Je voudrais crier mais aucun son ne sort de mes lèvres. Ils me clouent au sol. Je les entends grogner près de mon oreille, je sens leur haleine sur ma peau.

Je me tortille, je lutte, jusqu'à ce que l'un d'eux me bloque la nuque avec son genou. J'ai le visage enfoncé dans la poussière. Ma bouche se remplit de gravier.

Je suis prisonnière, face contre terre. Ils ont défait ma ceinture. Mon jean glisse sur mes hanches.

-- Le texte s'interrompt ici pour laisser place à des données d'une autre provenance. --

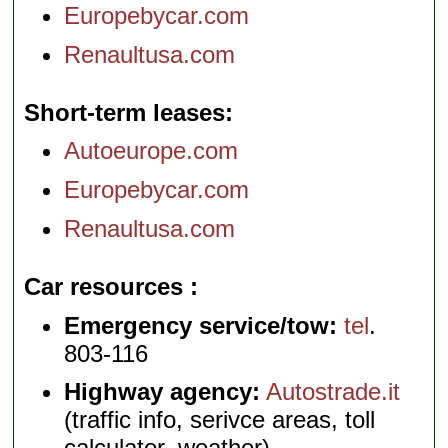
Europebycar.com
Renaultusa.com
Short-term leases
Autoeurope.com
Europebycar.com
Renaultusa.com
Car resources
Emergency service/tow:
tel
.
803-116
Highway agency:
Autostrade.it
(traffic info, serivce areas, toll
calculator, weather)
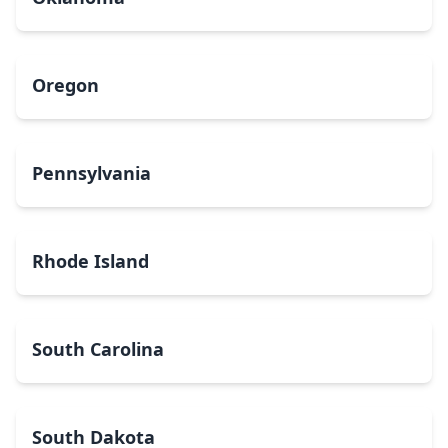
Oregon
Pennsylvania
Rhode Island
South Carolina
South Dakota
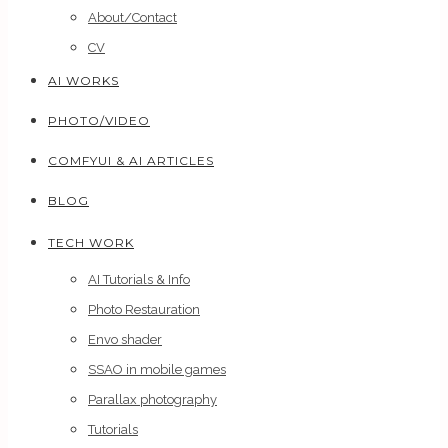
About/Contact
CV
AI WORKS
PHOTO/VIDEO
COMFYUI & AI ARTICLES
BLOG
TECH WORK
AI Tutorials & Info
Photo Restauration
Envo shader
SSAO in mobile games
Parallax photography
Tutorials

Impossible de me dégager malgré mes efforts, je suis complément coincée.

Mon pantalon est maintenant baissé jusqu'au genoux. La sensation de ma peau à nu me terrifie. Je ne renonce pas à me battre. J'essaie de hurler, de bouger, de donner des coups de pied..

Ma culotte craque. J'arrive à libérer mon cou et je cherche à me tourner quand un bruit attire subitement mon attention. Une porte claque et une voix de femme retentit :

- Hé ! ! Qu'est-ce qui se passe là-bas !?

Les hommes se figent. D'un bond, ils se lèvent et courent se réfugier derrière leur volant. Je regarde vers le bar, je distingue une femme en tablier debout sur le pas de la porte de derrière.

- Qui est là ? Insiste-t-elle en scrutant la camionnette qui démarre sur les chapeaux de roues avant de disparaître au coin du bâtiment.

Des tourbillons de poussière s'élèvent dans le sillage du véhicule. Je me mets à cracher de la terre, des graviers et du sang. Je roule sur le dos et je remonte mon pantalon.
Le bouton du haut est arraché.

La dame s'aventure sur le parking.

- Tu n'as pas le droit d'être ici, me dit-elle. Propriété privée.

Elle se rapproche pour examiner les lieux dans l'obscurité. En votant le pied de Nathan, elle s'écrie :

- C'est ma voiture ! Que fait ce type dans ma voiture ?

Je me lève en tenant mon jean. J'ouvre la portière complètement et je tire sur le pied de Nathan jusqu'à ce qu'il tombe dehors. Alors il commence à bouger. Ses yeux papillotent.

- Ne bouge pas d'où tu es, demoiselle, me menace la patronne du bar. J'appelle la police.

Nathan se redresse sur un coude. Il regarde autour de lui d'un air hébété. Pendant que la femme retourne à l'intérieur, je l'attrape par le bras et je tente de le hisser sur ses pieds.

- Qu'est-ce qui se passe ? Demande-t-il.

- On s'en va. Maintenant.

Je finis de l'aider à se relever et je l'entraîne derrière moi sans lâcher mon pantalon.

- Allez ! Grouille-toi !

Après quelques pas chancelants, il accélère un peu.

On se hâte de gagner le parking de devant et je pousse Nathan dans la BMW. Je claque la portière.

J'entends tout un raffut maintenant, de l'autre côté. Je m'installe sur le siège du conducteur et je mets le contact.

La silhouette du videur du bar se découpe dans l'embrasure de la porte. Je recule calmement.

Lorsqu'il me voit, il braille quelque chose et court vers la voiture. J'enclenche la première et j'appuie à fond sur l'accélérateur. La BM s'élance, esquive le videur et le mitraille de gravier.

Je roule à cent jusqu'à l'autoroute. À côté de moi, Nathan reprend ses esprits. Il me pose des questions. Je ne sais pas quoi lui répondre.

Je n'arrive même pas à le regarder en face.